Cet argument, déjà utilisé, et fondamentalement LE maître argument de ton propos, me chagrine parce qu'il est, d'une part mal fondé, d'autre part méprisant. Méprisant parce que mal fondé.
En effet, et ici sans mépris, je voudrai rappeler qu'une "trahison", une "transformation" ou tout ce qu'on veut accepte des degrés. Je ne pense pas avoir besoin de l'expliciter mais pour faire simple nous reconnaîtrons aisément tous que ton apparence physique sera moins modifiée si nous retirons à vie un sourcil que si nous retirons à vie un bras. De la même manière qu'on peut dire que se tromper d'une année quand on établit l'âge d'une personne est une moins grande erreur que si on se trompe de dix années, on peut également voir des degrés de "trahison" dans l'oeuvre éditoriale d'une réédition dans une nouvelle langue. Qui dit réédition dit modification, qui dit traduction dit trahison. Cela n'est pas nouveau et chaque individu ayant fait un minimum de linguistique le saura amplement.
Pour autant, la part de degré est important.
Sh@dow, comme moi, demandons le moins de trahison possible en acceptant, que par son essence, la VF en contiendra. Toi tu nous réponds "vu qu'il y en a, vous devez toute l'accepter". L'idée derrière ta position, pour être tenable serait que soit on en accepte aucune (et cela est impossible par définition : il faudrait, pour vivre l'expérience originelle, revenir lors de la date de sortie du comics pour vivre sa parution mensuellement, et découvrir l'histoire en même temps que le reste du public, rien que l'écart temporel trahit l'expérience originelle) soit, dès lors qu'on en accepte une, on doit les accepter. C'est littéralement le fond de ton propos qui repose sur ce qu'on pourrait appeler un principe de cohérence : accepter une modification est identique à en accepter deux, etc. jusqu'à donc les accepter.
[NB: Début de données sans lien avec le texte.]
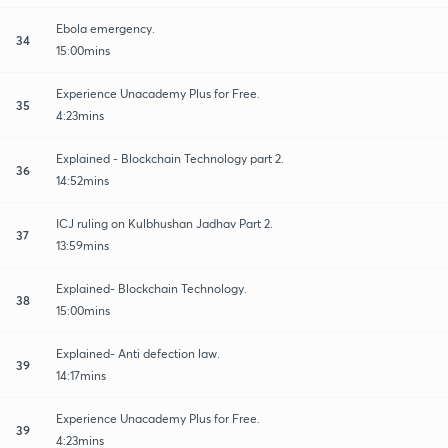
Ebola emergency.
34
15:00mins
Experience Unacademy Plus for Free.
35
4:23mins
Explained - Blockchain Technology part 2.
36
14:52mins
ICJ ruling on Kulbhushan Jadhav Part 2.
37
13:59mins
Explained- Blockchain Technology.
38
15:00mins
Explained- Anti defection law.
39
14:17mins
Experience Unacademy Plus for Free.
39
4:23mins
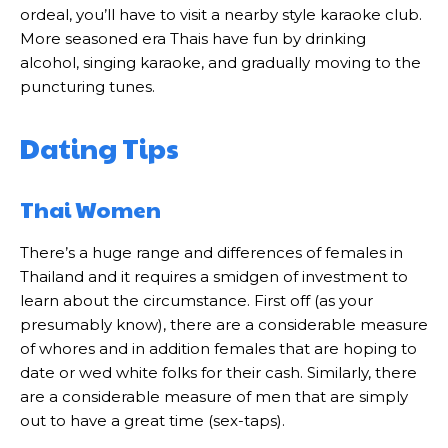
ordeal, you’ll have to visit a nearby style karaoke club.
More seasoned era Thais have fun by drinking
alcohol, singing karaoke, and gradually moving to the
puncturing tunes.
Dating Tips
Thai Women
There’s a huge range and differences of females in
Thailand and it requires a smidgen of investment to
learn about the circumstance. First off (as your
presumably know), there are a considerable measure
of whores and in addition females that are hoping to
date or wed white folks for their cash. Similarly, there
are a considerable measure of men that are simply
out to have a great time (sex-taps).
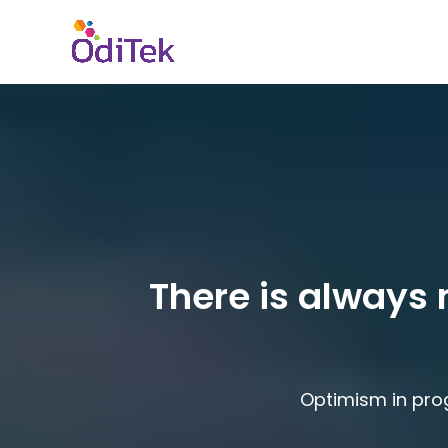
There is always 
Optimism in pro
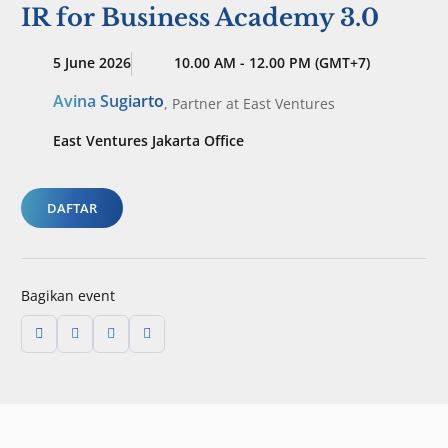
IR for Business Academy 3.0
5 June 2026
10.00 AM - 12.00 PM (GMT+7)
Avina Sugiarto
,
Partner
at East Ventures
East Ventures Jakarta Office
DAFTAR
Bagikan event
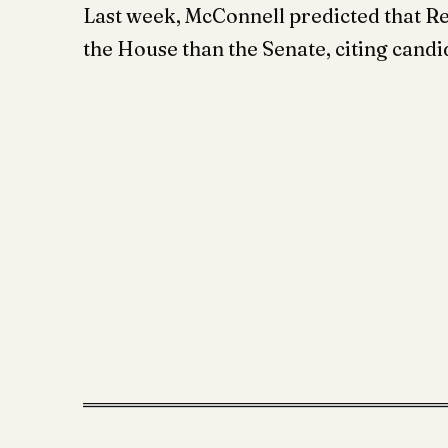
Last week, McConnell predicted that Re
the House than the Senate, citing candi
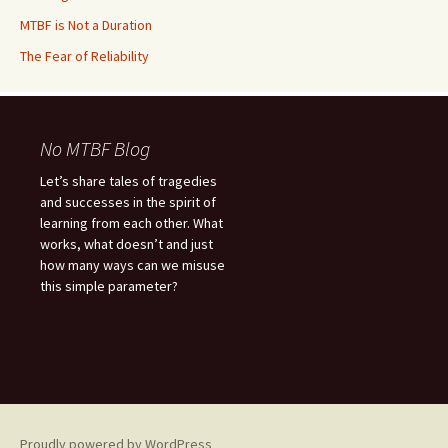
MTBF is Not a Duration
The Fear of Reliability
No MTBF Blog
Let’s share tales of tragedies
and successes in the spirit of
learning from each other. What
works, what doesn’t and just
how many ways can we misuse
this simple parameter?
Proudly powered by WordPress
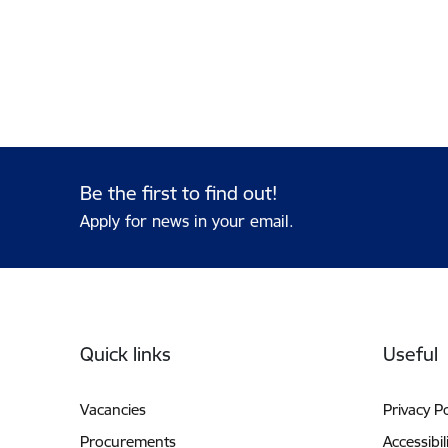
Be the first to find out!
Apply for news in your email.
Footer
Quick links
Useful
Vacancies
Privacy Po
Procurements
Accessibil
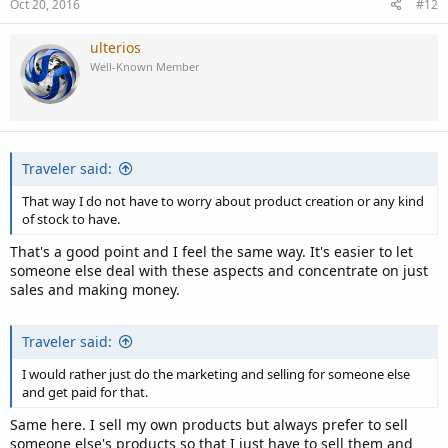
Oct 20, 2016
#12
ulterios
Well-Known Member
Traveler said:
That way I do not have to worry about product creation or any kind
of stock to have.
That's a good point and I feel the same way. It's easier to let
someone else deal with these aspects and concentrate on just
sales and making money.
Traveler said:
I would rather just do the marketing and selling for someone else
and get paid for that.
Same here. I sell my own products but always prefer to sell
someone else's products so that I just have to sell them and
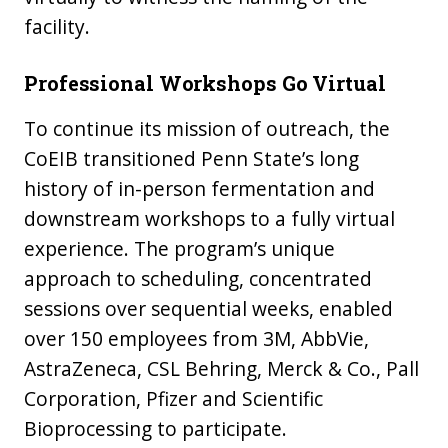
facility.
Professional Workshops Go Virtual
To continue its mission of outreach, the
CoEIB transitioned Penn State’s long
history of in-person fermentation and
downstream workshops to a fully virtual
experience. The program’s unique
approach to scheduling, concentrated
sessions over sequential weeks, enabled
over 150 employees from 3M, AbbVie,
AstraZeneca, CSL Behring, Merck & Co., Pall
Corporation, Pfizer and Scientific
Bioprocessing to participate.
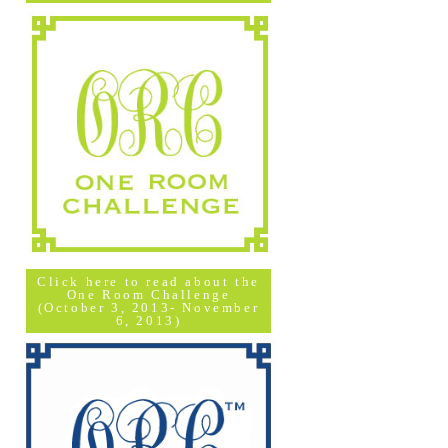
Click here to read about the
One Room Challenge
(October 3, 2013- November
6, 2013)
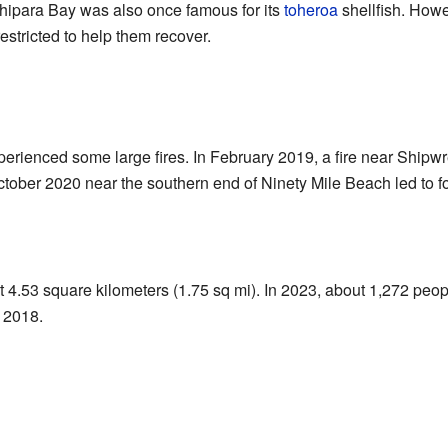
Ahipara Bay was also once famous for its
toheroa
shellfish. Howe
restricted to help them recover.
perienced some large fires. In February 2019, a fire near Ship
October 2020 near the southern end of Ninety Mile Beach led to 
 4.53 square kilometers (1.75 sq mi). In 2023, about 1,272 peop
 2018.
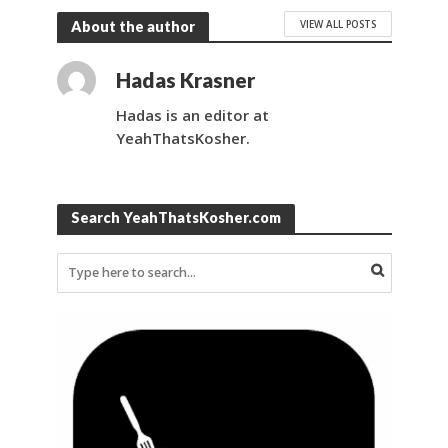
VIEW ALL POSTS
About the author
Hadas Krasner
Hadas is an editor at
YeahThatsKosher.
Search YeahThatsKosher.com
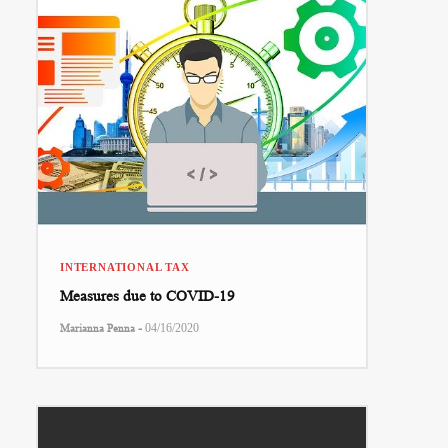
INTERNATIONAL TAX
Measures due to COVID-19
-
Marianna Penna
04/16/2020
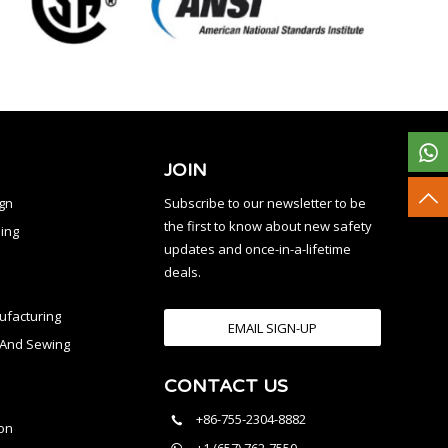
JOIN
ign
Subscribe to our newsletter to be
the first to know about new safety
ing
updates and once-in-a-lifetime
deals.
facturing
EMAIL SIGN-UP
n And Sewing
CONTACT US
l
+86-755-2304-8882
on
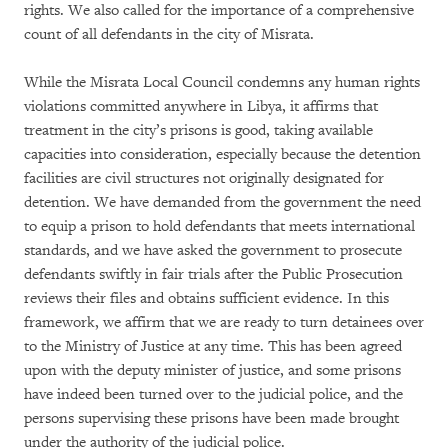
rights. We also called for the importance of a comprehensive
count of all defendants in the city of Misrata.
While the Misrata Local Council condemns any human rights
violations committed anywhere in Libya, it affirms that
treatment in the city’s prisons is good, taking available
capacities into consideration, especially because the detention
facilities are civil structures not originally designated for
detention. We have demanded from the government the need
to equip a prison to hold defendants that meets international
standards, and we have asked the government to prosecute
defendants swiftly in fair trials after the Public Prosecution
reviews their files and obtains sufficient evidence. In this
framework, we affirm that we are ready to turn detainees over
to the Ministry of Justice at any time. This has been agreed
upon with the deputy minister of justice, and some prisons
have indeed been turned over to the judicial police, and the
persons supervising these prisons have been made brought
under the authority of the judicial police.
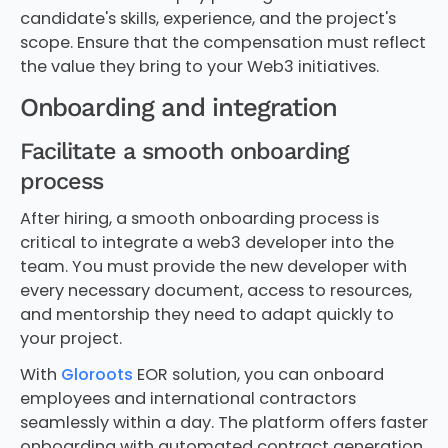
candidate's skills, experience, and the project's
scope. Ensure that the compensation must reflect
the value they bring to your Web3 initiatives.
Onboarding and integration
Facilitate a smooth onboarding
process
After hiring, a smooth onboarding process is
critical to integrate a web3 developer into the
team. You must provide the new developer with
every necessary document, access to resources,
and mentorship they need to adapt quickly to
your project.
With
Gloroots
EOR solution, you can onboard
employees and international contractors
seamlessly within a day. The platform offers faster
onboarding with automated contract generation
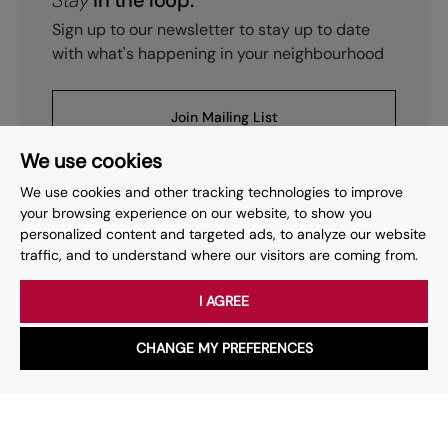
Stay
in the loop.
Sign up to our newsletter to stay up to date
with what's happening in your neighbourhood
Join Mailing List
We use cookies
We use cookies and other tracking technologies to improve
your browsing experience on our website, to show you
personalized content and targeted ads, to analyze our website
Prev
Page
of
2
Next
1
traffic, and to understand where our visitors are coming from.
I AGREE
Your place
for property.
CHANGE MY PREFERENCES
WhatsApp
Chat with us
Whether you have a question, want to work with us or anything
else, our team is here to help.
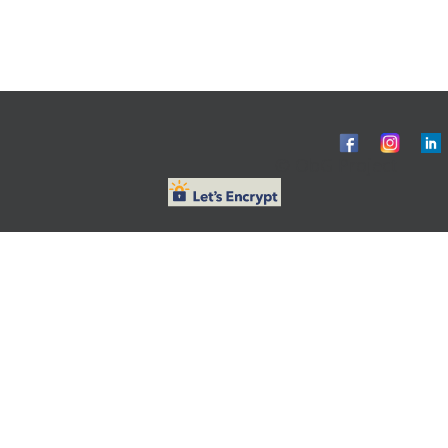
© ObG Project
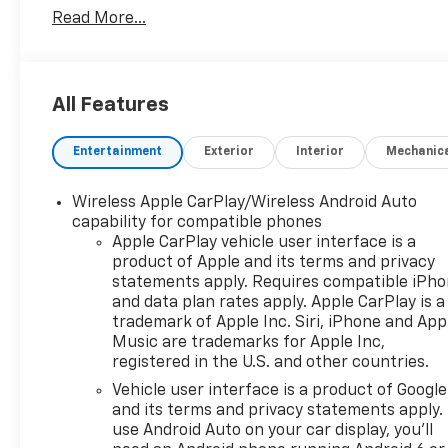
Read More...
All Features
Entertainment
Exterior
Interior
Mechanic
Wireless Apple CarPlay/Wireless Android Auto
capability for compatible phones
Apple CarPlay vehicle user interface is a
product of Apple and its terms and privacy
statements apply. Requires compatible iPh
and data plan rates apply. Apple CarPlay is a
trademark of Apple Inc. Siri, iPhone and App
Music are trademarks for Apple Inc,
registered in the U.S. and other countries.
Vehicle user interface is a product of Google
and its terms and privacy statements apply.
use Android Auto on your car display, you'll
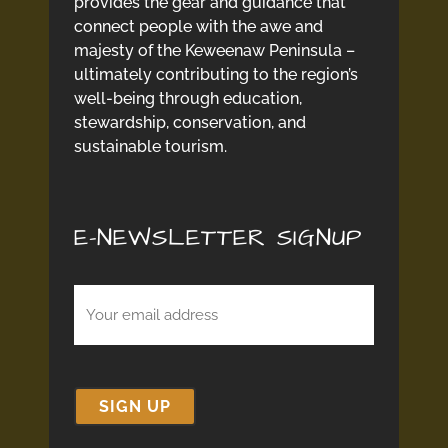
provides the gear and guidance that
connect people with the awe and
majesty of the Keweenaw Peninsula –
ultimately contributing to the region’s
well-being through education,
stewardship, conservation, and
sustainable tourism.
E-NEWSLETTER SIGNUP
Email
(Required)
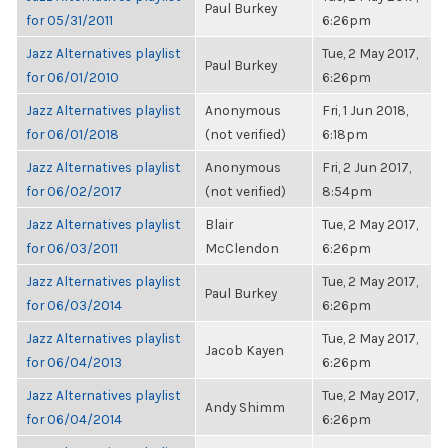
Paul Burkey
for 05/31/2011
6:26pm
Jazz Alternatives playlist
Tue, 2 May 2017,
Paul Burkey
for 06/01/2010
6:26pm
Jazz Alternatives playlist
Anonymous
Fri, 1 Jun 2018,
for 06/01/2018
(not verified)
6:18pm
Jazz Alternatives playlist
Anonymous
Fri, 2 Jun 2017,
for 06/02/2017
(not verified)
8:54pm
Jazz Alternatives playlist
Blair
Tue, 2 May 2017,
for 06/03/2011
McClendon
6:26pm
Jazz Alternatives playlist
Tue, 2 May 2017,
Paul Burkey
for 06/03/2014
6:26pm
Jazz Alternatives playlist
Tue, 2 May 2017,
Jacob Kayen
for 06/04/2013
6:26pm
Jazz Alternatives playlist
Tue, 2 May 2017,
Andy Shimm
for 06/04/2014
6:26pm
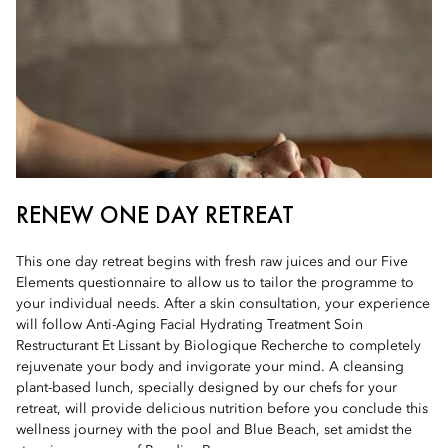
RENEW ONE DAY RETREAT
This one day retreat begins with fresh raw juices and our Five
Elements questionnaire to allow us to tailor the programme to
your individual needs. After a skin consultation, your experience
will follow Anti-Aging Facial Hydrating Treatment Soin
Restructurant Et Lissant by Biologique Recherche to completely
rejuvenate your body and invigorate your mind. A cleansing
plant-based lunch, specially designed by our chefs for your
retreat, will provide delicious nutrition before you conclude this
wellness journey with the pool and Blue Beach, set amidst the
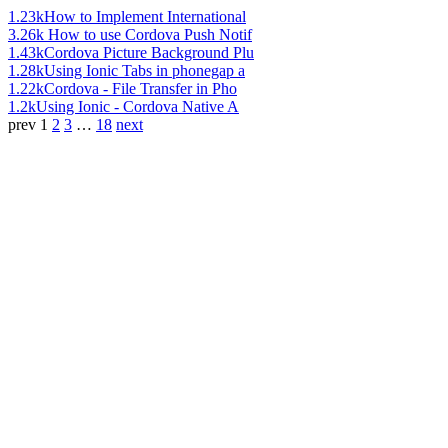
1.23k
How to Implement International
3.26k
How to use Cordova Push Notif
1.43k
Cordova Picture Background Plu
1.28k
Using Ionic Tabs in phonegap a
1.22k
Cordova - File Transfer in Pho
1.2k
Using Ionic - Cordova Native A
prev
1
2
3
…
18
next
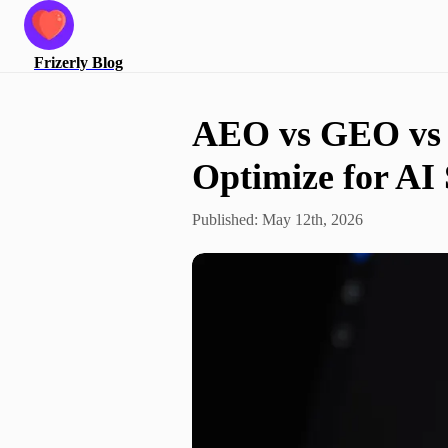
Frizerly
Blog
AEO vs GEO vs 
Optimize for AI
Published:
May 12th, 2026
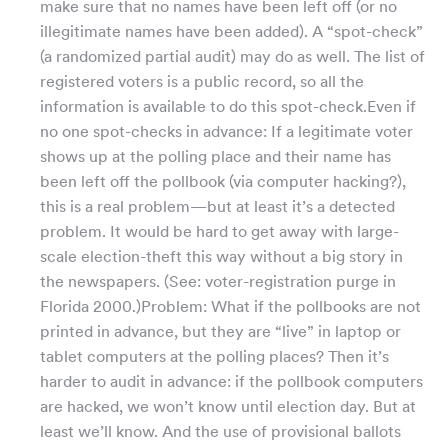
make sure that no names have been left off (or no
illegitimate names have been added). A “spot-check”
(a randomized partial audit) may do as well. The list of
registered voters is a public record, so all the
information is available to do this spot-check.Even if
no one spot-checks in advance: If a legitimate voter
shows up at the polling place and their name has
been left off the pollbook (via computer hacking?),
this is a real problem—but at least it’s a detected
problem. It would be hard to get away with large-
scale election-theft this way without a big story in
the newspapers. (See: voter-registration purge in
Florida 2000.)Problem: What if the pollbooks are not
printed in advance, but they are “live” in laptop or
tablet computers at the polling places? Then it’s
harder to audit in advance: if the pollbook computers
are hacked, we won’t know until election day. But at
least we’ll know. And the use of provisional ballots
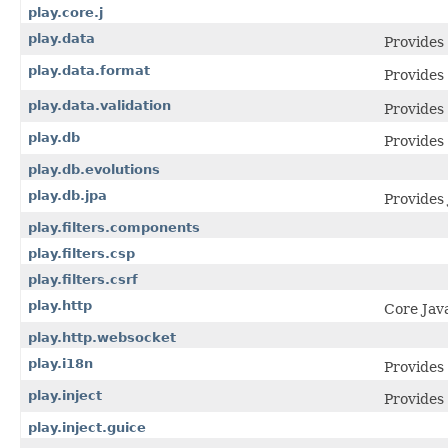
play.core.j
play.data
Provides
play.data.format
Provides
play.data.validation
Provides 
play.db
Provides
play.db.evolutions
play.db.jpa
Provides
play.filters.components
play.filters.csp
play.filters.csrf
play.http
Core Jav
play.http.websocket
play.i18n
Provides 
play.inject
Provides 
play.inject.guice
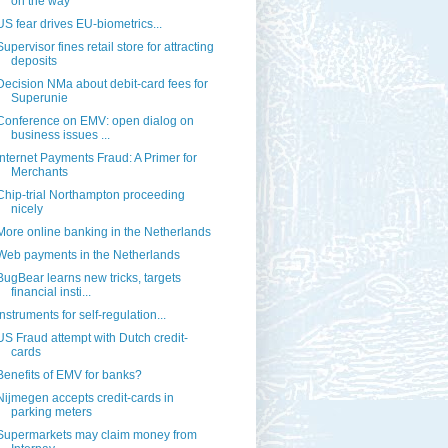
on the way
US fear drives EU-biometrics...
Supervisor fines retail store for attracting
deposits
Decision NMa about debit-card fees for
Superunie
Conference on EMV: open dialog on
business issues ...
Internet Payments Fraud: A Primer for
Merchants
Chip-trial Northampton proceeding
nicely
More online banking in the Netherlands
Web payments in the Netherlands
BugBear learns new tricks, targets
financial insti...
Instruments for self-regulation...
US Fraud attempt with Dutch credit-
cards
Benefits of EMV for banks?
Nijmegen accepts credit-cards in
parking meters
Supermarkets may claim money from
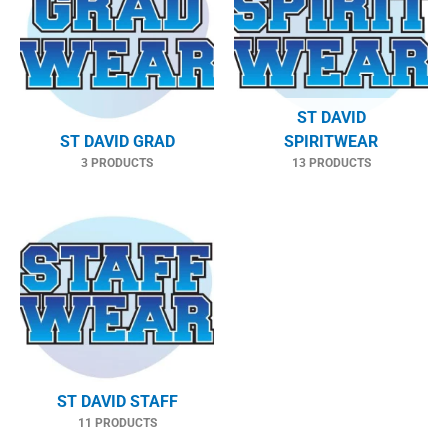
ST DAVID
ST DAVID GRAD
SPIRITWEAR
3 PRODUCTS
13 PRODUCTS
ST DAVID STAFF
11 PRODUCTS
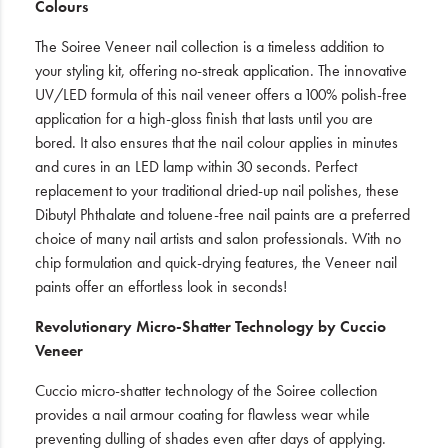
Colours
The Soiree Veneer nail collection is a timeless addition to
your styling kit, offering no-streak application. The innovative
UV/LED formula of this nail veneer offers a 100% polish-free
application for a high-gloss finish that lasts until you are
bored. It also ensures that the nail colour applies in minutes
and cures in an LED lamp within 30 seconds. Perfect
replacement to your traditional dried-up nail polishes, these
Dibutyl Phthalate and toluene-free nail paints are a preferred
choice of many nail artists and salon professionals. With no
chip formulation and quick-drying features, the Veneer nail
paints offer an effortless look in seconds!
Revolutionary Micro-Shatter Technology by Cuccio
Veneer
Cuccio micro-shatter technology of the Soiree collection
provides a nail armour coating for flawless wear while
preventing dulling of shades even after days of applying.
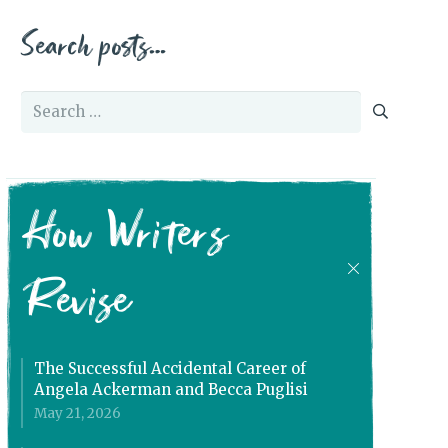
Search posts…
Search
for:
How Writers
Revise
The Successful Accidental Career of
Angela Ackerman and Becca Puglisi
May 21, 2026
De cela naît une incohérence évidente : on peut alors accepter une oeuvre totalement différente de l'originelle. Imaginons que Urban ait décidé d'éditer une seule version de ce comics où nous aurions le script originel mais totalement redessiné par un dessinateur français. Selon ton point de vue, nous devrions accepter, encore plus si le but est de valoriser le scénario et non le dessin. Nous pourrions dire exactement le même argumentaire que toi et tu vois pourtant aisément que cette situation serait ubuesque. Ta position conduit à accepter des modifications extravagantes d'une oeuvre.
Le second point est le point méprisant de ton argument. Je ne pense pas qu'il soit fait volontairement méprisant parce que, de ce que je lis de tes posts sur ton forum, ce n'est pas ta façon de penser. Mais ici on tombe dans une vision qui consiste à "imposer une lecture au lecteur" et cela me dérange. Je suis, pour ma part, lecteur très majoritairement VO. Je ne lis de la VF que lorsque je veux lire un event regroupé plus aisément en VF, profiter d'un nouveau regard sur une histoire déjà lu en VO, prendre un récit que je galère à trouver en VO, ou soutenir un éditeur français faisant une belle parution. Et Swamp Thing : La Légende entrait dans la dernière catégorie. Un lecteur VF a le droit, comme je le soulignais avant, de prétendre à un degré minimale de modification du contenu, modification qui n'est pas du tout minimale ici puisqu'on enlève un quart de chaque planche !
Or, dire "lisez de la VO" c'est omettre trois choses 1) le prix du single, qui va forcément limiter l'accessibilité, 2) l'aisance d'obtention de la VO. Toute une partie du public français qui n'achète pas sur internet n'a pas accès à la VO. 3) la lecture en anglais, parfois difficile pour certains lecteurs.
Or ici, dans ton propos, on retrouve vraiment une idée qu'on devrait bien être content des efforts que Urban fait et que si on n'est pas content on ne lit pas de VF.
Cela me gène, comme le fait que ton argumentaire omette totalement la question de "degrés de modification" me dérange aussi.
Et comme on l'a tous dit : si ce n'était pas la première édition qu'en faisait Urban, l'idée serait très bonne, le soucis ici est que c'est la seule qu'il propose.
Quant au propos de la communication, je ne vais pas entrer dans le débat mais la base même de la com' se fait de l'entreprise vers le public et non du public questionnant l'entreprise, c'est à peu près ce que les écoles de com' voient dès la première semaine.